Anlaşılan o ki, iktidarın ağır toplarının ülkenin bugününü ve geleceğini belirleyecek bu hayatî referanduma neden gidildiğini açıklayabilecek ikna edici gerekçeleri yok. Evet’i; tehdit, terör umacısı ve terörist ilan edilme korkusu üzerinden devşirmeyi amaçlıyorlar.
Elinizi vicdanınıza koyun
Namuslu, vicdanlı, sağduyulu AKP’liler! Önce kendinize OHAL koşullarında bir anayasa referandumunun adil ve özgür olup olmadığını sorun. Cumhurbaşkanı devlet olanaklarıyla meydanlarda, beş vakit televizyonlarda. Başbakan’dan bakanlara, oradan muhtarlara, imamlara, vb. boy boy evetçiler her yerde. Medya evet propagandasına sonuna kadar açık, isterse olmasın görür gününü. Hayır diyen yekten terörist. Hayır afişi asmak, sokakta hayır demek, hayır mitingi yapmak OHAL devletinin iki dudağı arasında, ki o dudak sadece vatandaşa hayır demek için kıpırdıyor. Meclis’in üçüncü partisi HDP’nin eşbaşkanlarından milletvekillerine, belediye başkanlarından üyelerine binlerce insan tutuklu. Kendilerine her türlü suç yüklenir, her türlü aşağılık iftira atılırken seslerini duyurabilecekleri tek bir merci ve de mecra yok. Basın mensupları, gazeteciler, yazarlar kendilerine ne suç atfediliğini bile bilmeden aylardır hapishanelerdeler. Sermaye kesimlerinden sokaktaki vatandaşa, korku ve sinmişlik hali toplumu sarmış durumda.
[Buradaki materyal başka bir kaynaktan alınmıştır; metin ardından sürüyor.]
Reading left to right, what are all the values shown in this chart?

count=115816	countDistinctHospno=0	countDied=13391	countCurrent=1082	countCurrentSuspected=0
Bu koşullarda yapılacak referandumda eliniz, aklınız, vicdanınız evet oyu vermeye nasıl gidecek? Ne yapalım, istikrar için bağrımıza taş basacağız diyorsanız, kurtulun bu istikrar aldatmacasından. Eğer toplumda terör patlamışsa, eğer ülke istikrarsızlaşmışsa AK Parti’nin, partinizin 15 yıldır tek başına iktidarda olduğunu ve Tayyip Erdoğan’ın mutlak iradesine tâbi olduğunuzu hatırlayın.
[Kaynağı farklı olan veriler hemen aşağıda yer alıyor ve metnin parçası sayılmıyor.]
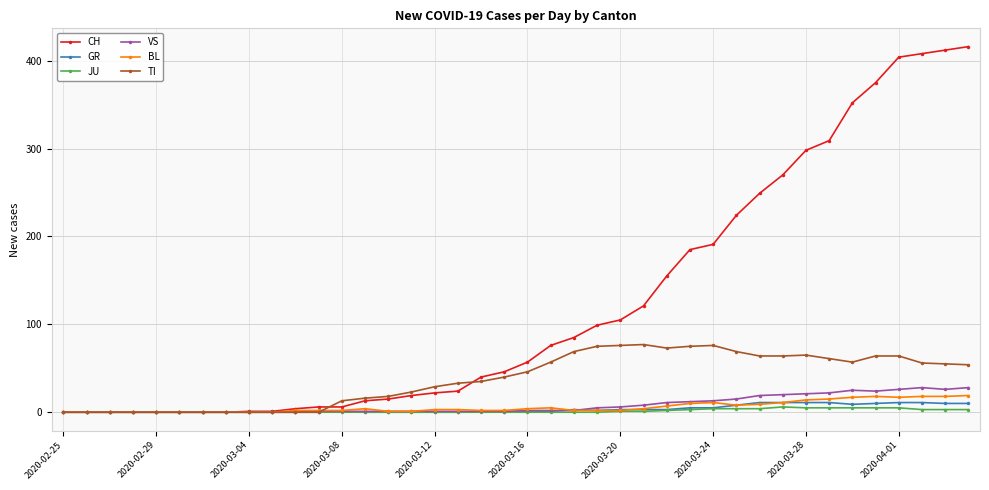

At how many categories does at least one series exceed 317?

6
Yüreğinizi, vicdanınızı daha fazla karartmayın, işlenen ve işlenecek olan suçlara daha fazla bulaşmayın. Kapalı kapılar ardında fısıldadıklarınızı fiiliyata dökün. Hem ülkeyi hem de kendinizi yaklaşan felaketten kurtarmak için cesur ve hayırlı bir karar verin.